## Prompt
The reply should contain every entry exactly as given, with no pictures in it.

BEGIN Records for this task

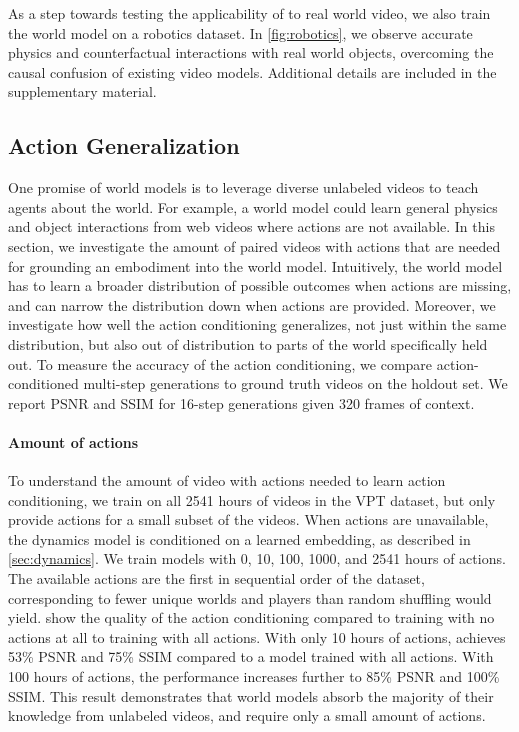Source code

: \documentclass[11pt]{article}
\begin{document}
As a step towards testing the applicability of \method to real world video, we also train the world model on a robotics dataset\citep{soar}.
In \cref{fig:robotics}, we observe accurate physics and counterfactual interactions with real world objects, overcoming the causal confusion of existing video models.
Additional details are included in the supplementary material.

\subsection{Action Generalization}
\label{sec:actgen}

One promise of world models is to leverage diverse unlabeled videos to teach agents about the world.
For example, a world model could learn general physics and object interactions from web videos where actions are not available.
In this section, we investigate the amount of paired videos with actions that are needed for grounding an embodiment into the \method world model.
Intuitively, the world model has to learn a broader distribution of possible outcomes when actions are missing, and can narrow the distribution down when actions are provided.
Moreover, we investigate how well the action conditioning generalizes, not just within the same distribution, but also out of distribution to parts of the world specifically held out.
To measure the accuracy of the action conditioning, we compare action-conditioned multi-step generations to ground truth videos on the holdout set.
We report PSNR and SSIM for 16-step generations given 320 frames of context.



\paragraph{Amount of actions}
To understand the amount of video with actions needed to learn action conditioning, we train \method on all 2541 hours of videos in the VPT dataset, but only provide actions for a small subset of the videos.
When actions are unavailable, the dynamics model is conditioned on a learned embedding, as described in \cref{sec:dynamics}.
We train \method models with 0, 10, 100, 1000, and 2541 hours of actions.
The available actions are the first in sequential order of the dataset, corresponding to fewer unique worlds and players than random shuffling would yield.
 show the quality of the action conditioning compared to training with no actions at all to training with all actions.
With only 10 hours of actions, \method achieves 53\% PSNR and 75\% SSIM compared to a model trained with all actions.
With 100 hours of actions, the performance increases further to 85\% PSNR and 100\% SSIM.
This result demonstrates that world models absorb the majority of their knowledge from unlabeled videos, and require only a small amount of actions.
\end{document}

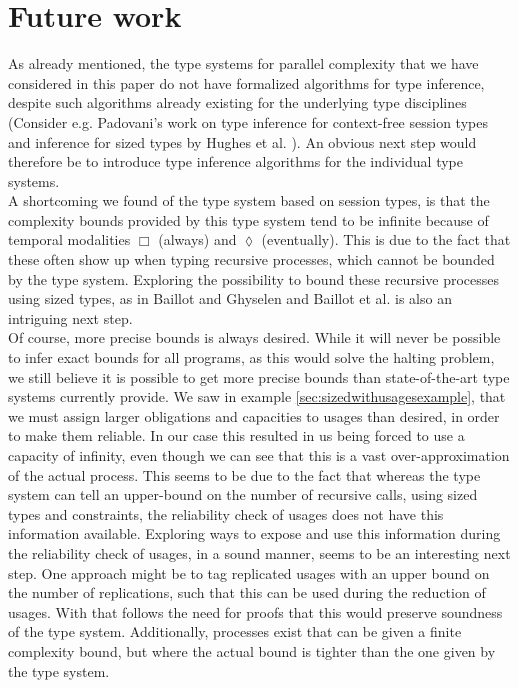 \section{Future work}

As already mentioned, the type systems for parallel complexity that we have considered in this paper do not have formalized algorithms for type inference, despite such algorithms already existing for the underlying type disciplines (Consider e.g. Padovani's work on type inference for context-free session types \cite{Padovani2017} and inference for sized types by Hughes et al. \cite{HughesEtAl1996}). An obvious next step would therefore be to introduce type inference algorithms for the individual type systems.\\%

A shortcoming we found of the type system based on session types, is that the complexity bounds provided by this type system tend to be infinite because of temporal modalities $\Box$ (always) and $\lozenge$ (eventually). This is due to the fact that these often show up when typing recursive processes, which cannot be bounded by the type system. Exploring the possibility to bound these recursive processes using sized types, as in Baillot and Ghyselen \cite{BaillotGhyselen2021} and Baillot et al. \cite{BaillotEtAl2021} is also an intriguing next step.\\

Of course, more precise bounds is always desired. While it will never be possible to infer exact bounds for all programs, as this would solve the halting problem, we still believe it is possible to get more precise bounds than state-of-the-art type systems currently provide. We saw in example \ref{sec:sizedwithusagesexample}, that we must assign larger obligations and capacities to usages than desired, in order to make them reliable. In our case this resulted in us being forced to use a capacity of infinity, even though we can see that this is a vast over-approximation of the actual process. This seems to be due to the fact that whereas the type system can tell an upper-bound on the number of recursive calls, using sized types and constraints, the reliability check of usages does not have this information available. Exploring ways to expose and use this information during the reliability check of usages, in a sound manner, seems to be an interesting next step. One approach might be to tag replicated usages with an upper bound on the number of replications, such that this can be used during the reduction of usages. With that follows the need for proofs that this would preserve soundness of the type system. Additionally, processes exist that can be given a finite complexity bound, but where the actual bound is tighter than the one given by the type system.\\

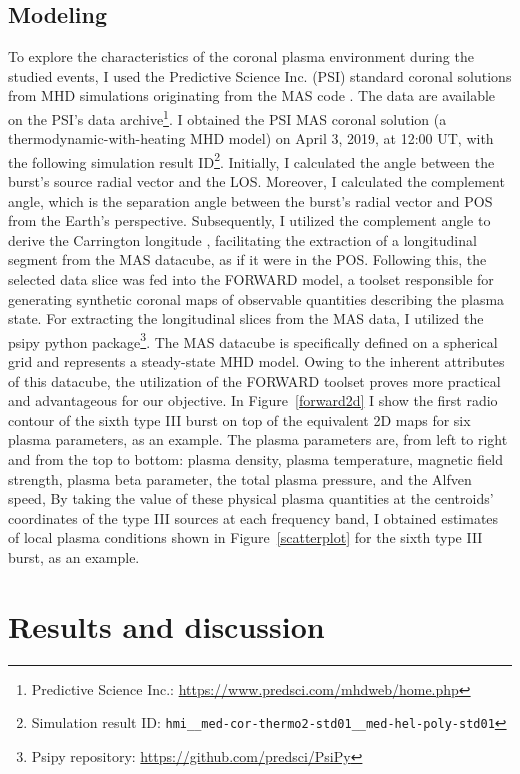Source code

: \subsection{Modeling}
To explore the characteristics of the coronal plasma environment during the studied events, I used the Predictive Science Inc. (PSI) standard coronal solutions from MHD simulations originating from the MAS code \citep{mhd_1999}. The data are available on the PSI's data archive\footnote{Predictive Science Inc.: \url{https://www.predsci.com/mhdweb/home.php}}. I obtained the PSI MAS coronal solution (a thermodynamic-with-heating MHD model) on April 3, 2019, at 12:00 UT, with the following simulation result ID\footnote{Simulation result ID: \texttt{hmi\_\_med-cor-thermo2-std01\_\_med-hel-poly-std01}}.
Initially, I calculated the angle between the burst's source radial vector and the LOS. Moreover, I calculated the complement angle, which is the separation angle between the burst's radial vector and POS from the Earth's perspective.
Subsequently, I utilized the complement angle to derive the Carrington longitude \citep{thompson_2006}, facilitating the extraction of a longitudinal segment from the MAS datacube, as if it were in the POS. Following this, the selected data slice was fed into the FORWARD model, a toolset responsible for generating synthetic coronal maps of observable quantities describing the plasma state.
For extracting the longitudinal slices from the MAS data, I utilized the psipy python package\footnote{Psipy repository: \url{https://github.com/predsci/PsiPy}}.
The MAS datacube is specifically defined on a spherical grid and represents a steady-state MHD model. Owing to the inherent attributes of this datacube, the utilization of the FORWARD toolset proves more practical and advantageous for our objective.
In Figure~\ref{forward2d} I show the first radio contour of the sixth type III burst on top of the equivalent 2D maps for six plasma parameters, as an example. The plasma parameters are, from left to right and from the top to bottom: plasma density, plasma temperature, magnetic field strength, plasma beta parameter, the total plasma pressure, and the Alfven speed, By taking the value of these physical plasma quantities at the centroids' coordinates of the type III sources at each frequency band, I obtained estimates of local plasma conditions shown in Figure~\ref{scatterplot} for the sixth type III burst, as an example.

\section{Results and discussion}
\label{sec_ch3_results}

END Records for this task

## Response to the task
Source code

: \documentclass[11pt]{article}
\begin{document}
As a step towards testing the applicability of \method to real world video, we also train the world model on a robotics dataset\citep{soar}.
In \cref{fig:robotics}, we observe accurate physics and counterfactual interactions with real world objects, overcoming the causal confusion of existing video models.
Additional details are included in the supplementary material.

\subsection{Action Generalization}
\label{sec:actgen}

One promise of world models is to leverage diverse unlabeled videos to teach agents about the world.
For example, a world model could learn general physics and object interactions from web videos where actions are not available.
In this section, we investigate the amount of paired videos with actions that are needed for grounding an embodiment into the \method world model.
Intuitively, the world model has to learn a broader distribution of possible outcomes when actions are missing, and can narrow the distribution down when actions are provided.
Moreover, we investigate how well the action conditioning generalizes, not just within the same distribution, but also out of distribution to parts of the world specifically held out.
To measure the accuracy of the action conditioning, we compare action-conditioned multi-step generations to ground truth videos on the holdout set.
We report PSNR and SSIM for 16-step generations given 320 frames of context.



\paragraph{Amount of actions}
To understand the amount of video with actions needed to learn action conditioning, we train \method on all 2541 hours of videos in the VPT dataset, but only provide actions for a small subset of the videos.
When actions are unavailable, the dynamics model is conditioned on a learned embedding, as described in \cref{sec:dynamics}.
We train \method models with 0, 10, 100, 1000, and 2541 hours of actions.
The available actions are the first in sequential order of the dataset, corresponding to fewer unique worlds and players than random shuffling would yield.
 show the quality of the action conditioning compared to training with no actions at all to training with all actions.
With only 10 hours of actions, \method achieves 53\% PSNR and 75\% SSIM compared to a model trained with all actions.
With 100 hours of actions, the performance increases further to 85\% PSNR and 100\% SSIM.
This result demonstrates that world models absorb the majority of their knowledge from unlabeled videos, and require only a small amount of actions.
\end{document}

 \section{Future work}

As already mentioned, the type systems for parallel complexity that we have considered in this paper do not have formalized algorithms for type inference, despite such algorithms already existing for the underlying type disciplines (Consider e.g. Padovani's work on type inference for context-free session types \cite{Padovani2017} and inference for sized types by Hughes et al. \cite{HughesEtAl1996}). An obvious next step would therefore be to introduce type inference algorithms for the individual type systems.\\%

A shortcoming we found of the type system based on session types, is that the complexity bounds provided by this type system tend to be infinite because of temporal modalities $\Box$ (always) and $\lozenge$ (eventually). This is due to the fact that these often show up when typing recursive processes, which cannot be bounded by the type system. Exploring the possibility to bound these recursive processes using sized types, as in Baillot and Ghyselen \cite{BaillotGhyselen2021} and Baillot et al. \cite{BaillotEtAl2021} is also an intriguing next step.\\

Of course, more precise bounds is always desired. While it will never be possible to infer exact bounds for all programs, as this would solve the halting problem, we still believe it is possible to get more precise bounds than state-of-the-art type systems currently provide. We saw in example \ref{sec:sizedwithusagesexample}, that we must assign larger obligations and capacities to usages than desired, in order to make them reliable. In our case this resulted in us being forced to use a capacity of infinity, even though we can see that this is a vast over-approximation of the actual process. This seems to be due to the fact that whereas the type system can tell an upper-bound on the number of recursive calls, using sized types and constraints, the reliability check of usages does not have this information available. Exploring ways to expose and use this information during the reliability check of usages, in a sound manner, seems to be an interesting next step. One approach might be to tag replicated usages with an upper bound on the number of replications, such that this can be used during the reduction of usages. With that follows the need for proofs that this would preserve soundness of the type system. Additionally, processes exist that can be given a finite complexity bound, but where the actual bound is tighter than the one given by the type system.\\

Source code

: \subsection{Modeling}
To explore the characteristics of the coronal plasma environment during the studied events, I used the Predictive Science Inc. (PSI) standard coronal solutions from MHD simulations originating from the MAS code \citep{mhd_1999}. The data are available on the PSI's data archive\footnote{Predictive Science Inc.: \url{https://www.predsci.com/mhdweb/home.php}}. I obtained the PSI MAS coronal solution (a thermodynamic-with-heating MHD model) on April 3, 2019, at 12:00 UT, with the following simulation result ID\footnote{Simulation result ID: \texttt{hmi\_\_med-cor-thermo2-std01\_\_med-hel-poly-std01}}.
Initially, I calculated the angle between the burst's source radial vector and the LOS. Moreover, I calculated the complement angle, which is the separation angle between the burst's radial vector and POS from the Earth's perspective.
Subsequently, I utilized the complement angle to derive the Carrington longitude \citep{thompson_2006}, facilitating the extraction of a longitudinal segment from the MAS datacube, as if it were in the POS. Following this, the selected data slice was fed into the FORWARD model, a toolset responsible for generating synthetic coronal maps of observable quantities describing the plasma state.
For extracting the longitudinal slices from the MAS data, I utilized the psipy python package\footnote{Psipy repository: \url{https://github.com/predsci/PsiPy}}.
The MAS datacube is specifically defined on a spherical grid and represents a steady-state MHD model. Owing to the inherent attributes of this datacube, the utilization of the FORWARD toolset proves more practical and advantageous for our objective.
In Figure~\ref{forward2d} I show the first radio contour of the sixth type III burst on top of the equivalent 2D maps for six plasma parameters, as an example. The plasma parameters are, from left to right and from the top to bottom: plasma density, plasma temperature, magnetic field strength, plasma beta parameter, the total plasma pressure, and the Alfven speed, By taking the value of these physical plasma quantities at the centroids' coordinates of the type III sources at each frequency band, I obtained estimates of local plasma conditions shown in Figure~\ref{scatterplot} for the sixth type III burst, as an example.

\section{Results and discussion}
\label{sec_ch3_results}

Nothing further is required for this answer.